── Vorliegender Text

Liberale Sekundärtugenden

Es ließe sich auch als Drohung lesen: „Schwachen Schülern persönlich helfen“ wolle FDP-Chef Rolf Salo, so verkünden es die Hamburger Liberalen in ihrer Einladung zum finalen Gespräch über den Schul-Volksentscheid am Mittwoch Vormittag in die Alsterarkaden. Um 11 Uhr soll es losgehen. Es fehlt allerdings: Rolf Salo – unentschuldigt.

In die Bresche springen muss die Bundestagsabgeordnete Sylvia Canel, die sich das böse Wort von der „Einheitsschule“ auf der Zunge zergehen lässt und vor einer „sozialistischen Tendenz“ warnt, „andere Schulformen zu verhindern“ – und für mehr Privatschulen wirbt. Pressesprecher Henry Brinker traktiert sichtlich nervös sein Handy – online ist Salo offenbar auch nicht.

Also muss ohne ihn verkündet werden, dass FDP-Funktionäre persönlich Förderkurse für schwache Schüler geben wollen – was die Primarschule dann ja endgültig überflüssig machen könnte. Auch Salo werde mitfördern. Aber der ist ja nicht da.

────
── Datenauszüge

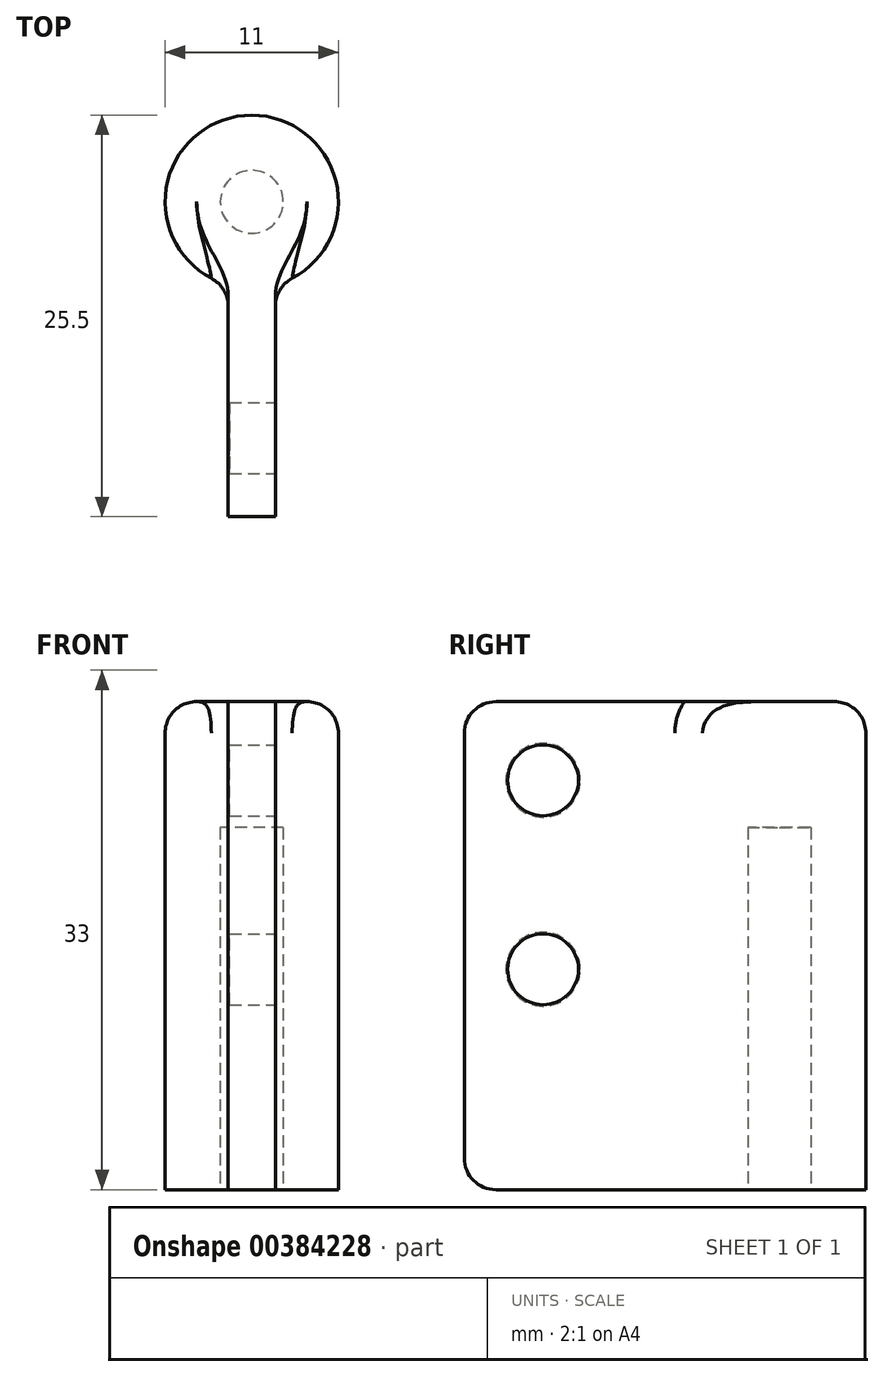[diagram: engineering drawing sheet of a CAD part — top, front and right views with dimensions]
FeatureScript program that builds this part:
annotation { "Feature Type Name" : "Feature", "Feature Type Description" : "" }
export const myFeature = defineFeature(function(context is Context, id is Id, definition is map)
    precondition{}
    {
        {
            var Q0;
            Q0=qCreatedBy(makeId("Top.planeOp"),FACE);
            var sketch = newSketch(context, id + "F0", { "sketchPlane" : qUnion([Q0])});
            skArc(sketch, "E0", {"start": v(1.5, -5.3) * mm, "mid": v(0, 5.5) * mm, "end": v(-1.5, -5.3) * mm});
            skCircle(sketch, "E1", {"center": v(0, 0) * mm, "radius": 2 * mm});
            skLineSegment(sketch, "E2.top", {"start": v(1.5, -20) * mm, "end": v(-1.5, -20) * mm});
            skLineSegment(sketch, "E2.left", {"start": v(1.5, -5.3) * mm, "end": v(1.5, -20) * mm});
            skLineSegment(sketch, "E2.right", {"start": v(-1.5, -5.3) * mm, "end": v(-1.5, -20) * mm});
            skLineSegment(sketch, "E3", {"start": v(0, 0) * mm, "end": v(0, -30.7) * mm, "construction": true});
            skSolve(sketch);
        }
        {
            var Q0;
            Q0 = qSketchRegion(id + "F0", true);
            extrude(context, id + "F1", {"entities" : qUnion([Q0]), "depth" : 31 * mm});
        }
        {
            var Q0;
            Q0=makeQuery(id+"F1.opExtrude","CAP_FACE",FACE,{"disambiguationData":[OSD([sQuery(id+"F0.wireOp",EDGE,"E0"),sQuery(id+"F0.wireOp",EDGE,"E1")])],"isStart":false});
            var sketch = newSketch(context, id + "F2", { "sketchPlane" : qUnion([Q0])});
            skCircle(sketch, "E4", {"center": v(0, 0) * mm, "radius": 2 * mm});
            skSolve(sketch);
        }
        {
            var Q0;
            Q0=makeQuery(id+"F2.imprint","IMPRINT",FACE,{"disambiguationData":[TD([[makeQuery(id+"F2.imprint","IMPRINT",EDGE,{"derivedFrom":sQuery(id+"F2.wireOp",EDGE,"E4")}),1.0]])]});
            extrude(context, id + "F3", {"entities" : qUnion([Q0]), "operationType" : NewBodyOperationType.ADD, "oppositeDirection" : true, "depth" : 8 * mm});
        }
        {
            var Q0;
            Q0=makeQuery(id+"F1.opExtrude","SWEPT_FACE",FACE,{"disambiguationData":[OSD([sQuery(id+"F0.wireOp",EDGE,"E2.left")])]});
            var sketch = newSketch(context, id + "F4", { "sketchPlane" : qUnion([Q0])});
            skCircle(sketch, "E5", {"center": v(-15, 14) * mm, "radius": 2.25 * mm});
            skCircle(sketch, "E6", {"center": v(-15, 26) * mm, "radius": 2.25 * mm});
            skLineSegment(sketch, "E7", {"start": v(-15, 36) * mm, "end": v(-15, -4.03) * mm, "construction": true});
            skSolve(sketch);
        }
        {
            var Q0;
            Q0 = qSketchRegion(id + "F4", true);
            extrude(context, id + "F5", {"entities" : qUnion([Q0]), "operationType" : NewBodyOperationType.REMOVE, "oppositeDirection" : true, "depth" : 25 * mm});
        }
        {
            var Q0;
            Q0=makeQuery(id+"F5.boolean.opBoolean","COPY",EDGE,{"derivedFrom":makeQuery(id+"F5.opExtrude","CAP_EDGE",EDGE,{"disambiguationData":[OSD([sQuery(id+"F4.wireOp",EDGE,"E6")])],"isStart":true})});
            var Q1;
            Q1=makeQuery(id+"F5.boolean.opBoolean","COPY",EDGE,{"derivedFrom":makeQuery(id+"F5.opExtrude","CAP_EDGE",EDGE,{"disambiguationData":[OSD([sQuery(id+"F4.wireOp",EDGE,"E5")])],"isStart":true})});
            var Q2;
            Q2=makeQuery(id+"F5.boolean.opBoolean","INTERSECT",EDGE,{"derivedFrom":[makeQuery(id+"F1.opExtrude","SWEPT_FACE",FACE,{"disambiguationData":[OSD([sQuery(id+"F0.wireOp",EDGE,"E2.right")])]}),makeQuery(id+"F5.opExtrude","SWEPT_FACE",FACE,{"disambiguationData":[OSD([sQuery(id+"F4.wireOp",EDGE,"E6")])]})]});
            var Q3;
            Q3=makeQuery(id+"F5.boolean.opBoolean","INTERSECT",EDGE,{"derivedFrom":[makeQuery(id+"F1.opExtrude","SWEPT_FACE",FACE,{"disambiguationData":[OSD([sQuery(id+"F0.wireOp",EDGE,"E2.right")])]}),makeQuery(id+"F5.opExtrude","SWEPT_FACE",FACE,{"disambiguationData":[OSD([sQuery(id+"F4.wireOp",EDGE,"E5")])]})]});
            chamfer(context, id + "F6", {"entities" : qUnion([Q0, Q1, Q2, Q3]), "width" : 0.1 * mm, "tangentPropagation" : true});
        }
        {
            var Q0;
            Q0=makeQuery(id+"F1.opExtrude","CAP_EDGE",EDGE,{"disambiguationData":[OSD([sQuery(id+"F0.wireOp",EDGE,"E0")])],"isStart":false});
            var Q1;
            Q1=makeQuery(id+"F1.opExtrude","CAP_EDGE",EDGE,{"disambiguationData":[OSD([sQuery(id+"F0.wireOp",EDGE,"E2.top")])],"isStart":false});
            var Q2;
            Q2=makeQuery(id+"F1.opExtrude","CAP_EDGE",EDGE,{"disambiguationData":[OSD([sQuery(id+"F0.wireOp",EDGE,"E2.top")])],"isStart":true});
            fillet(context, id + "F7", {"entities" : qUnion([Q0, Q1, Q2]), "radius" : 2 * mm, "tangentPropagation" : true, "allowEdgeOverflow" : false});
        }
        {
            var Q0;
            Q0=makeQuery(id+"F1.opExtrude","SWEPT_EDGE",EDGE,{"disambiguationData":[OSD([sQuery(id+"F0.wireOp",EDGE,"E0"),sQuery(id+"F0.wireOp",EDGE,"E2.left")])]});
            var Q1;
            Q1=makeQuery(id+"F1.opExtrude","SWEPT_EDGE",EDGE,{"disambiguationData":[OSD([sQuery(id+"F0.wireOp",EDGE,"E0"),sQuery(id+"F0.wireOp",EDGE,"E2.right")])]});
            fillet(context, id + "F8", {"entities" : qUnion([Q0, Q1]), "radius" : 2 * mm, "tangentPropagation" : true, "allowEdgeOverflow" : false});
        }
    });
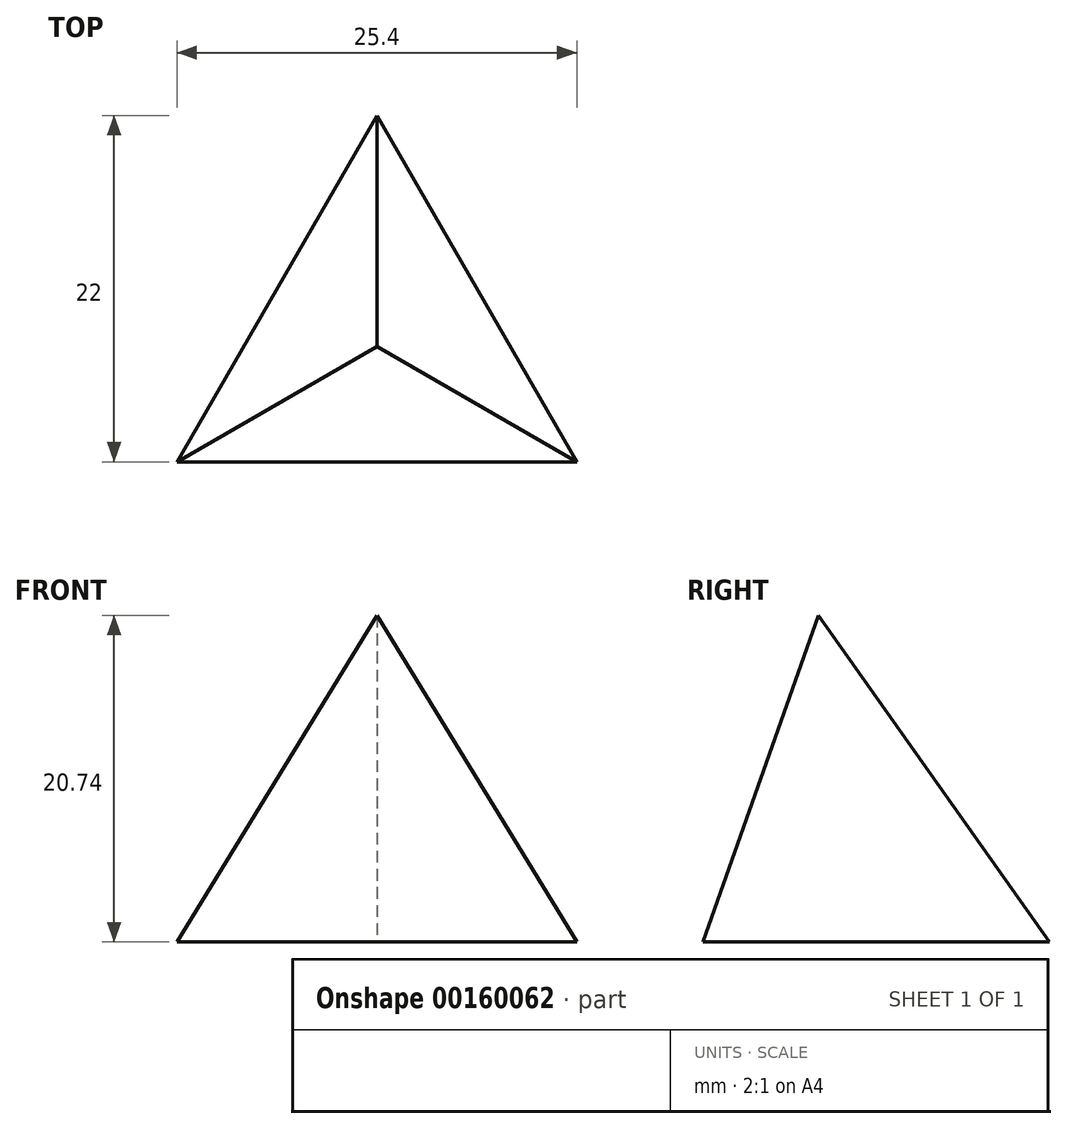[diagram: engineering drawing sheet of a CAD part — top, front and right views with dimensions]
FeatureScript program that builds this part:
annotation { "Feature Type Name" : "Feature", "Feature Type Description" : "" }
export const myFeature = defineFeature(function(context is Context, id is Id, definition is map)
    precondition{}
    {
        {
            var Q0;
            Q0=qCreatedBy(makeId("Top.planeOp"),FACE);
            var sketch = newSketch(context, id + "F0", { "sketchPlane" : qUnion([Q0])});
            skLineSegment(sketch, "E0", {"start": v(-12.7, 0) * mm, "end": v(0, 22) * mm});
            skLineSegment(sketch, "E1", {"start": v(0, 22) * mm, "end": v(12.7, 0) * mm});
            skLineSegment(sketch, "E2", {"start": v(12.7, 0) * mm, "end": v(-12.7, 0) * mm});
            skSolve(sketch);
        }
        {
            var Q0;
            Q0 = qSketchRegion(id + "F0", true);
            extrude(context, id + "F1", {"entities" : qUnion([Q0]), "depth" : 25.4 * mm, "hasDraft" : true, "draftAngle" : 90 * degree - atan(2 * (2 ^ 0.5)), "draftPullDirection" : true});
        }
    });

────

§ Kurze Aufgabe: Fassen Sie den vorliegenden Text in zwei Sätzen zusammen. Die Daten werden hierfür nicht gebraucht.

§ Gelöste Aufgabe: Zum abschließenden Gespräch der Hamburger FDP über den Schul-Volksentscheid erscheint FDP-Chef Rolf Salo unentschuldigt nicht, weshalb die Bundestagsabgeordnete Sylvia Canel einspringt, vor einer „sozialistischen Tendenz“ warnt und für mehr Privatschulen wirbt. Ohne Salo wird verkündet, dass FDP-Funktionäre, auch er selbst, schwachen Schülern persönlich Förderkurse geben wollen.